● TASK REQUIREMENTS:
Please give back each entry below unaltered, leaving the pictures out.
= Beginning of Section =
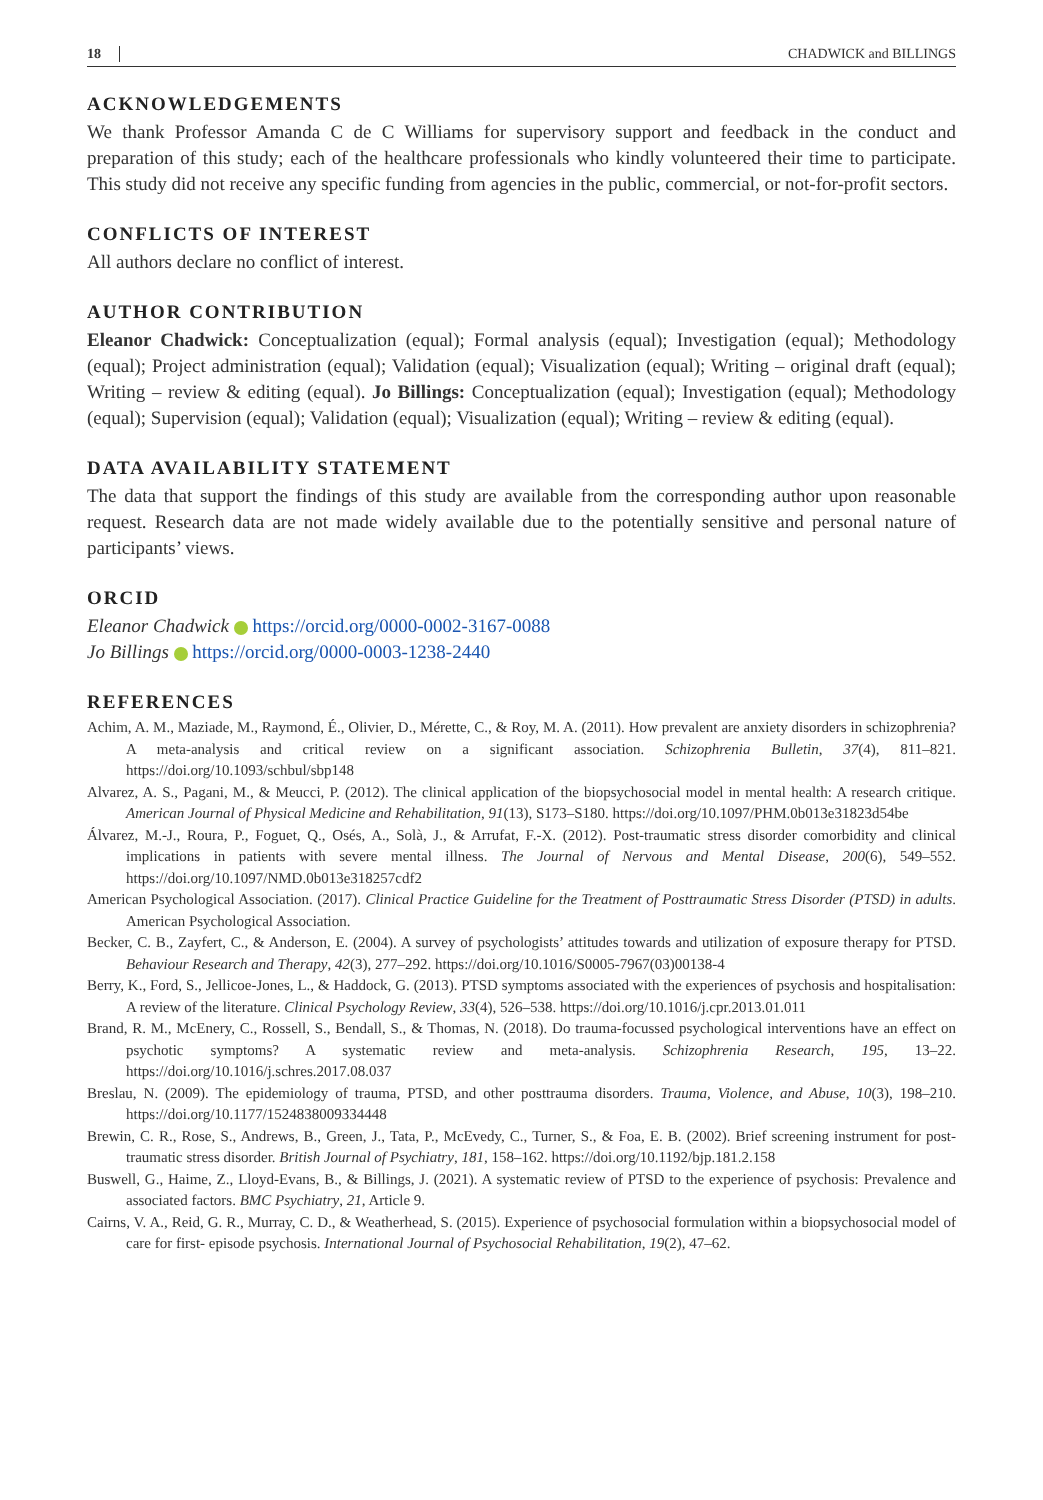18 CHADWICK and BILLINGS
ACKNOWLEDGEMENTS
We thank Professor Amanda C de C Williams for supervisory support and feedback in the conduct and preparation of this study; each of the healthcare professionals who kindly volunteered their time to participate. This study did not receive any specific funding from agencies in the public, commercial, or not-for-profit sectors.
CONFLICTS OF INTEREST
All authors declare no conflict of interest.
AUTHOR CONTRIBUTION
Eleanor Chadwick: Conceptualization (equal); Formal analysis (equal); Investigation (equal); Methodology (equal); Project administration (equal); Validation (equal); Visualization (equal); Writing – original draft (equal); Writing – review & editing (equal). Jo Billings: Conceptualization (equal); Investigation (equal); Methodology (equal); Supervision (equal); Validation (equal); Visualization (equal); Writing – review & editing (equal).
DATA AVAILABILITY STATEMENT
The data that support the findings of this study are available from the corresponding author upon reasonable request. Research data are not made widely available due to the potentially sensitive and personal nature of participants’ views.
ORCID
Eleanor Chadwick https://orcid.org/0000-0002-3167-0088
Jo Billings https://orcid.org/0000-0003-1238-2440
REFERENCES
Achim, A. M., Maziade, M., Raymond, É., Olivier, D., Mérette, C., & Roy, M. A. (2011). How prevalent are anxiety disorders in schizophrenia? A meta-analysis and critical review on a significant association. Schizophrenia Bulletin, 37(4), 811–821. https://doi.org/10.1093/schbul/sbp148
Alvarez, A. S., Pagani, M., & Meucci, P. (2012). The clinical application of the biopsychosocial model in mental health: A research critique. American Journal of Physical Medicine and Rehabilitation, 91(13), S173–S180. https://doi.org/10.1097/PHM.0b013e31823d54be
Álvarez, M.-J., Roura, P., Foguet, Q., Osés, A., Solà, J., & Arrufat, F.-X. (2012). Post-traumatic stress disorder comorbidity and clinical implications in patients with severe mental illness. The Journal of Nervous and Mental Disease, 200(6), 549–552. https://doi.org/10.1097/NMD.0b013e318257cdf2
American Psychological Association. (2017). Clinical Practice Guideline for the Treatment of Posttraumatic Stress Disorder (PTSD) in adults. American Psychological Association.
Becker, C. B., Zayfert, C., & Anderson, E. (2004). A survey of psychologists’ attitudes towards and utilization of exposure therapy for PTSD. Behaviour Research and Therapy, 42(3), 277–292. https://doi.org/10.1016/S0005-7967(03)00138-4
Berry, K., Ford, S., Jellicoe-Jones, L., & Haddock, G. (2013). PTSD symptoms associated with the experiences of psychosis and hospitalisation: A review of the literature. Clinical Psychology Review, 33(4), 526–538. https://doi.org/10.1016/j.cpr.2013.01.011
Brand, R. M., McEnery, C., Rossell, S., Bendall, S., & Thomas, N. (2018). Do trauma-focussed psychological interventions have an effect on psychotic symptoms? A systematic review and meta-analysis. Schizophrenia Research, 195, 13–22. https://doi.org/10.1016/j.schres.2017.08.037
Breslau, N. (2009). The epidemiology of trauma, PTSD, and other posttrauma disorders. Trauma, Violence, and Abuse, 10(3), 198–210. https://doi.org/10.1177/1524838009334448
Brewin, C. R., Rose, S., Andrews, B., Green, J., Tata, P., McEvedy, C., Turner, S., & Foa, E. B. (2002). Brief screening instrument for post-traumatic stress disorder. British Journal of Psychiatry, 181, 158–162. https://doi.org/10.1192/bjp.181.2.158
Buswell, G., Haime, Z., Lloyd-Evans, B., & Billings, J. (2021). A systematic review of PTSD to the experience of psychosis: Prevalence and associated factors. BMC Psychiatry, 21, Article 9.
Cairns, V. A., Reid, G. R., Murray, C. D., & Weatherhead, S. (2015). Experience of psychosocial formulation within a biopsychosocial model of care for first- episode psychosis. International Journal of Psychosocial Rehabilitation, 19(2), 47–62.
= End of Section =
● RESPONSE TO THIS TASK:
18 CHADWICK and BILLINGS
ACKNOWLEDGEMENTS
We thank Professor Amanda C de C Williams for supervisory support and feedback in the conduct and preparation of this study; each of the healthcare professionals who kindly volunteered their time to participate. This study did not receive any specific funding from agencies in the public, commercial, or not-for-profit sectors.
CONFLICTS OF INTEREST
All authors declare no conflict of interest.
AUTHOR CONTRIBUTION
Eleanor Chadwick: Conceptualization (equal); Formal analysis (equal); Investigation (equal); Methodology (equal); Project administration (equal); Validation (equal); Visualization (equal); Writing – original draft (equal); Writing – review & editing (equal). Jo Billings: Conceptualization (equal); Investigation (equal); Methodology (equal); Supervision (equal); Validation (equal); Visualization (equal); Writing – review & editing (equal).
DATA AVAILABILITY STATEMENT
The data that support the findings of this study are available from the corresponding author upon reasonable request. Research data are not made widely available due to the potentially sensitive and personal nature of participants’ views.
ORCID
Eleanor Chadwick https://orcid.org/0000-0002-3167-0088
Jo Billings https://orcid.org/0000-0003-1238-2440
REFERENCES
Achim, A. M., Maziade, M., Raymond, É., Olivier, D., Mérette, C., & Roy, M. A. (2011). How prevalent are anxiety disorders in schizophrenia? A meta-analysis and critical review on a significant association. Schizophrenia Bulletin, 37(4), 811–821. https://doi.org/10.1093/schbul/sbp148
Alvarez, A. S., Pagani, M., & Meucci, P. (2012). The clinical application of the biopsychosocial model in mental health: A research critique. American Journal of Physical Medicine and Rehabilitation, 91(13), S173–S180. https://doi.org/10.1097/PHM.0b013e31823d54be
Álvarez, M.-J., Roura, P., Foguet, Q., Osés, A., Solà, J., & Arrufat, F.-X. (2012). Post-traumatic stress disorder comorbidity and clinical implications in patients with severe mental illness. The Journal of Nervous and Mental Disease, 200(6), 549–552. https://doi.org/10.1097/NMD.0b013e318257cdf2
American Psychological Association. (2017). Clinical Practice Guideline for the Treatment of Posttraumatic Stress Disorder (PTSD) in adults. American Psychological Association.
Becker, C. B., Zayfert, C., & Anderson, E. (2004). A survey of psychologists’ attitudes towards and utilization of exposure therapy for PTSD. Behaviour Research and Therapy, 42(3), 277–292. https://doi.org/10.1016/S0005-7967(03)00138-4
Berry, K., Ford, S., Jellicoe-Jones, L., & Haddock, G. (2013). PTSD symptoms associated with the experiences of psychosis and hospitalisation: A review of the literature. Clinical Psychology Review, 33(4), 526–538. https://doi.org/10.1016/j.cpr.2013.01.011
Brand, R. M., McEnery, C., Rossell, S., Bendall, S., & Thomas, N. (2018). Do trauma-focussed psychological interventions have an effect on psychotic symptoms? A systematic review and meta-analysis. Schizophrenia Research, 195, 13–22. https://doi.org/10.1016/j.schres.2017.08.037
Breslau, N. (2009). The epidemiology of trauma, PTSD, and other posttrauma disorders. Trauma, Violence, and Abuse, 10(3), 198–210. https://doi.org/10.1177/1524838009334448
Brewin, C. R., Rose, S., Andrews, B., Green, J., Tata, P., McEvedy, C., Turner, S., & Foa, E. B. (2002). Brief screening instrument for post-traumatic stress disorder. British Journal of Psychiatry, 181, 158–162. https://doi.org/10.1192/bjp.181.2.158
Buswell, G., Haime, Z., Lloyd-Evans, B., & Billings, J. (2021). A systematic review of PTSD to the experience of psychosis: Prevalence and associated factors. BMC Psychiatry, 21, Article 9.
Cairns, V. A., Reid, G. R., Murray, C. D., & Weatherhead, S. (2015). Experience of psychosocial formulation within a biopsychosocial model of care for first- episode psychosis. International Journal of Psychosocial Rehabilitation, 19(2), 47–62.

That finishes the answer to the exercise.